[-empyre-] more about that medical breakthrough
LANGRAMS
Now about that medical breakthrough. http://vispo.com/dynanio was commissioned by the Hokum
School of Neurology, in collaboration with the Bunktown Computational Linguistics dept in an
effort to animate the processing of linguistic information along the synapses. What you will see
is the (silent) inside of a person's language buses as they process language through the
corridors of involuntary(?) cerebration. This ultra microscopic view reveals that--wouldn't you
know it--the inside of an English-writing person does indeed contain lettristic
symbols--sometimes letters, sometimes sets of letters. These are learned structures that
literally form in the brain. Further, they are drag and droppable, as was previously proclaimed
by some but refuted (improperly) as inelegant ('god does not play at drag and drop
programming'). In some cases, the animation apparently changes, via user interaction, into a
depiction of their own processing of language at the moment. This can be achieved either by
singing while experiencing the piece, turning off the lights and going full screen, or by
special drugs.
The philosophy of this simulation is 'create destroy exit'. Prps more like 'create create create
create drag drag drag destroy destroy create...exit'.
Click 'create' to add to the brain bandwidth (max 100).
Click 'destroy' to surrender a braincell.
Click 'exit' to enter/release the void.
Drag those thoughts (suspected to be the psychic remnant of words after their decomposition in
brain acid) around into patterns, and rapid click 'create' to create a 'theory'. A theory is
presumed to be an agglomeration of such entities.
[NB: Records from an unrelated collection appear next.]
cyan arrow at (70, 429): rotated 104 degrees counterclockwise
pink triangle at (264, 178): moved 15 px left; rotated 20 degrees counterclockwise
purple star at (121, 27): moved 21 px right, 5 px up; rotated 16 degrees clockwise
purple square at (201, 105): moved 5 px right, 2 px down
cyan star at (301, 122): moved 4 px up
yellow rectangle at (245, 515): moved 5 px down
Beware. Theories that are too thick may cause
temporary blockage of the language buses.
It is somewhat embarrassing to note that the langram at http://vispo.com/dynanio was actually
recorded from the village idiot. He seems to have a one track mind though we noted that creating
lots of throughput and arranging the language processing in space did create the illusion of
some intelligence. That's what he did, anyway, and hummed along with it though it is without
audio.
If you have any langrams of your own, send them to me and we'll try it out with 1 or more than
one, if you like, and you can see your own neuro linguistic processing patterns.
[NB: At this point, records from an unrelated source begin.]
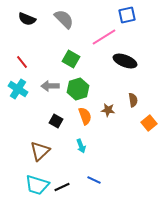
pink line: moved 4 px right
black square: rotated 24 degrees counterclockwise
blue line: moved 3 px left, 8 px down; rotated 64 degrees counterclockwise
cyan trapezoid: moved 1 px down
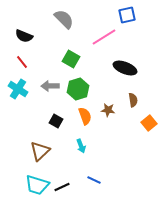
black semicircle: moved 3 px left, 17 px down
black ellipse: moved 7 px down
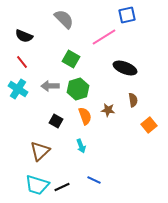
orange square: moved 2 px down
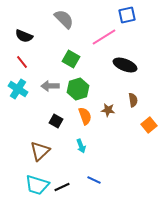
black ellipse: moved 3 px up
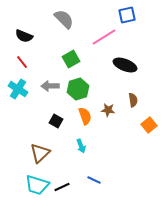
green square: rotated 30 degrees clockwise
brown triangle: moved 2 px down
The animation and interactivity were done in Director, using an imported Flash animation. Each
animation is part of a (language) window that is dynamically created by puppeting channels of
the Score or timeline. This represents further subversion of the movie paradigm toward
multi-perspectival windowing of the many facets of the soul. Is memory better handled by
Director via such dynamic memory allocation (as opposed to drag and drop creation and,
consequently, automatic cerebral garbage collection)? Here we have 100 instances of a Flash
animation onscreen at once (for click-happy thinkers), and that could be increased without
effort to about 450 (given max 1000 instantiated in any frame) but it's rumored it would cause
silicon cerebral hemmorage, so we won't go there for the time. As it is, proceed with caution in
thought creation; your limit will be determined primarily by the amount of available RAM and the
speed and memory of your video card. Of course, let me know if it kills you--apologies in
advance. I have tested it on my PC with 256 mb of RAM in Netscape 7.02 and IE 6 using my 32 mb
video card, along with special drugs and, as I give myself a body check (go Canucks go!) I seem
to be mostly all here.
Dynamic window/element/thought creation/destruction will be a new feature in Windows For
Shockwave 4.0. The langram device was created initially to test that new code.